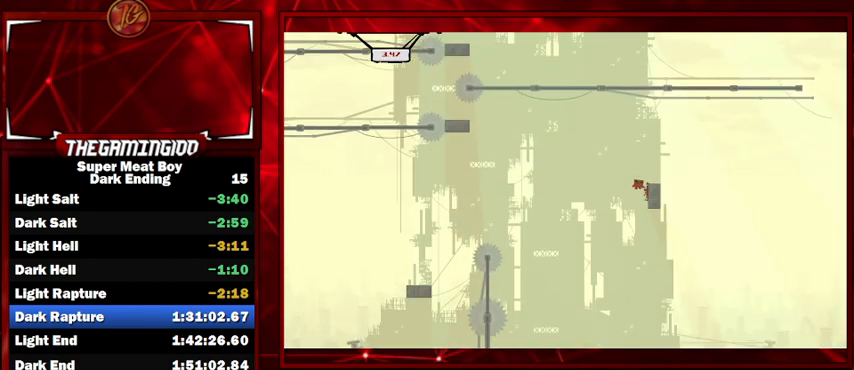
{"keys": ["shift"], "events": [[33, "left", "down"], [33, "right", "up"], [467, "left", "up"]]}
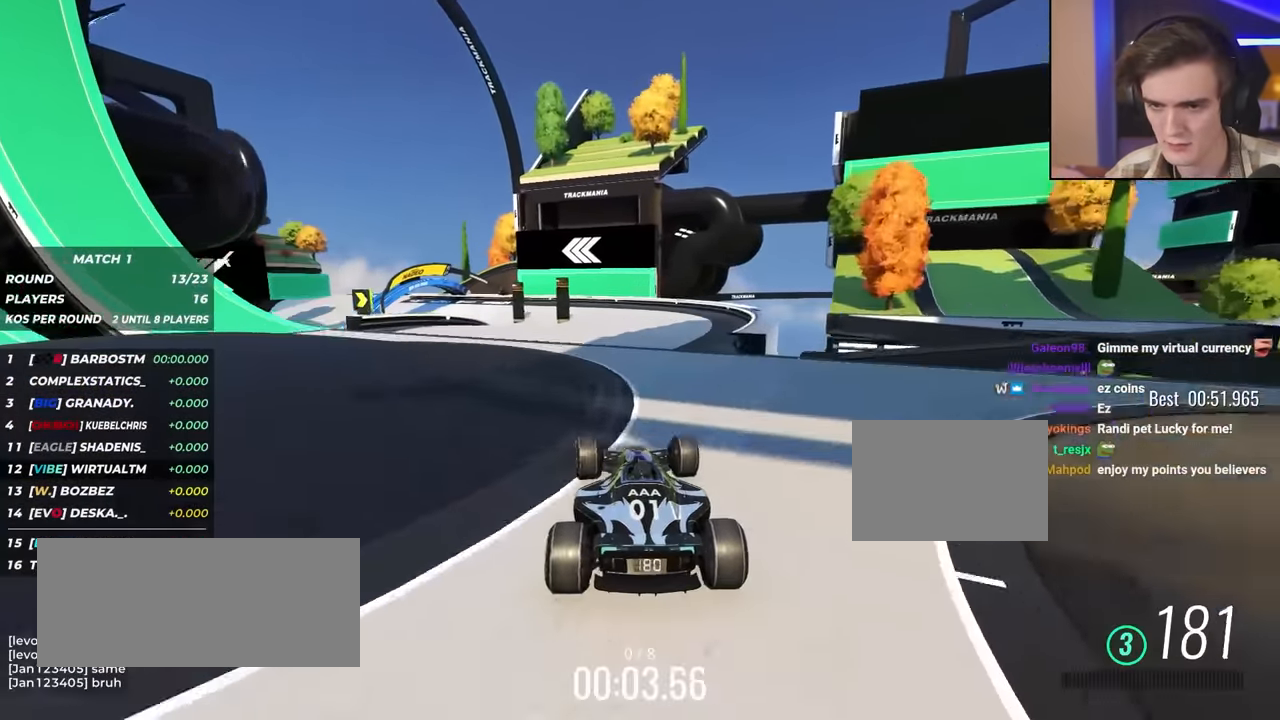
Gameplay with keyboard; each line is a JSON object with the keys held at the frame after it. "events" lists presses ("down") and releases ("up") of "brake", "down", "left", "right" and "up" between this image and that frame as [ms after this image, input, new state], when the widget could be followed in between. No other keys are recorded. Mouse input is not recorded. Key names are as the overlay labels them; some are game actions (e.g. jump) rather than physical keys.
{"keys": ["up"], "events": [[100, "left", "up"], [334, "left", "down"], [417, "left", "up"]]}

▬▬▬

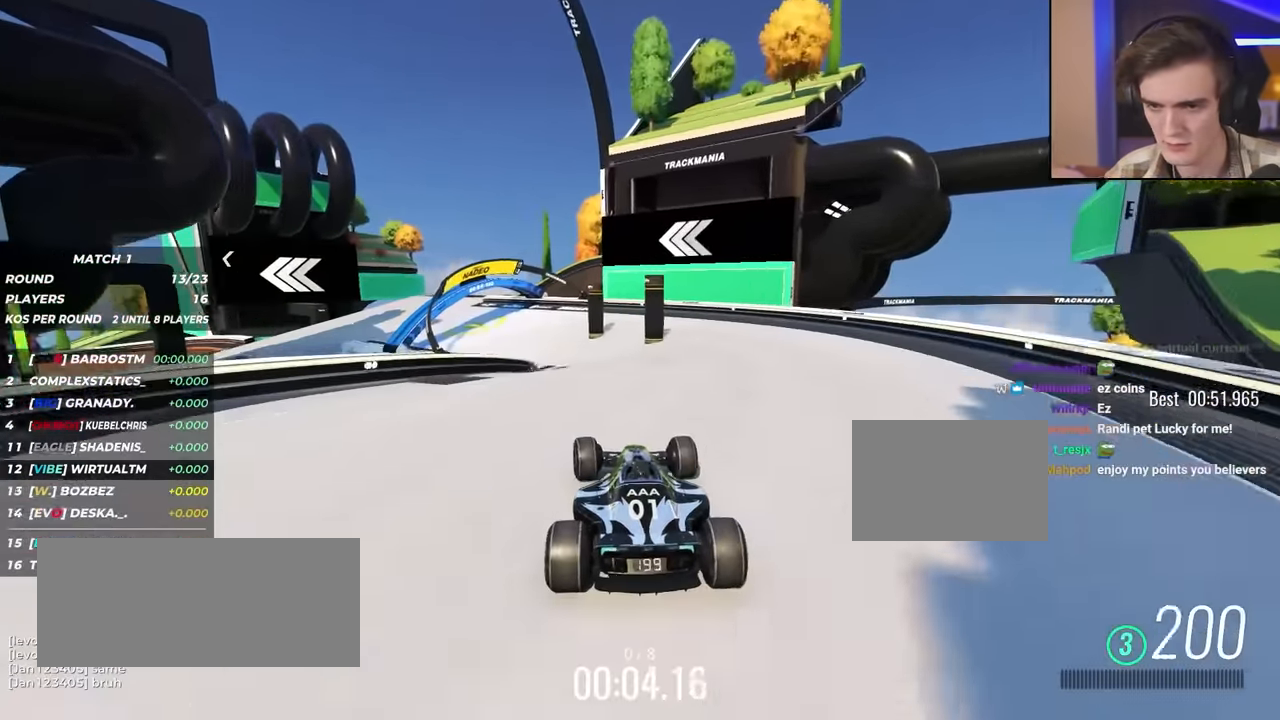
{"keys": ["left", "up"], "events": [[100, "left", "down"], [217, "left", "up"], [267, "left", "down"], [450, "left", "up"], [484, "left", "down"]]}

▬▬▬

§ INSTRUCTIONS TO FOLLOW
Go through the listing, find each line with the word "right", and copy it.

§ PROBLEM SOLUTION
{"keys": ["shift"], "events": [[33, "left", "down"], [33, "right", "up"], [467, "left", "up"]]}
Gameplay with keyboard; each line is a JSON object with the keys held at the frame after it. "events" lists presses ("down") and releases ("up") of "brake", "down", "left", "right" and "up" between this image and that frame as [ms after this image, input, new state], when the widget could be followed in between. No other keys are recorded. Mouse input is not recorded. Key names are as the overlay labels them; some are game actions (e.g. jump) rather than physical keys.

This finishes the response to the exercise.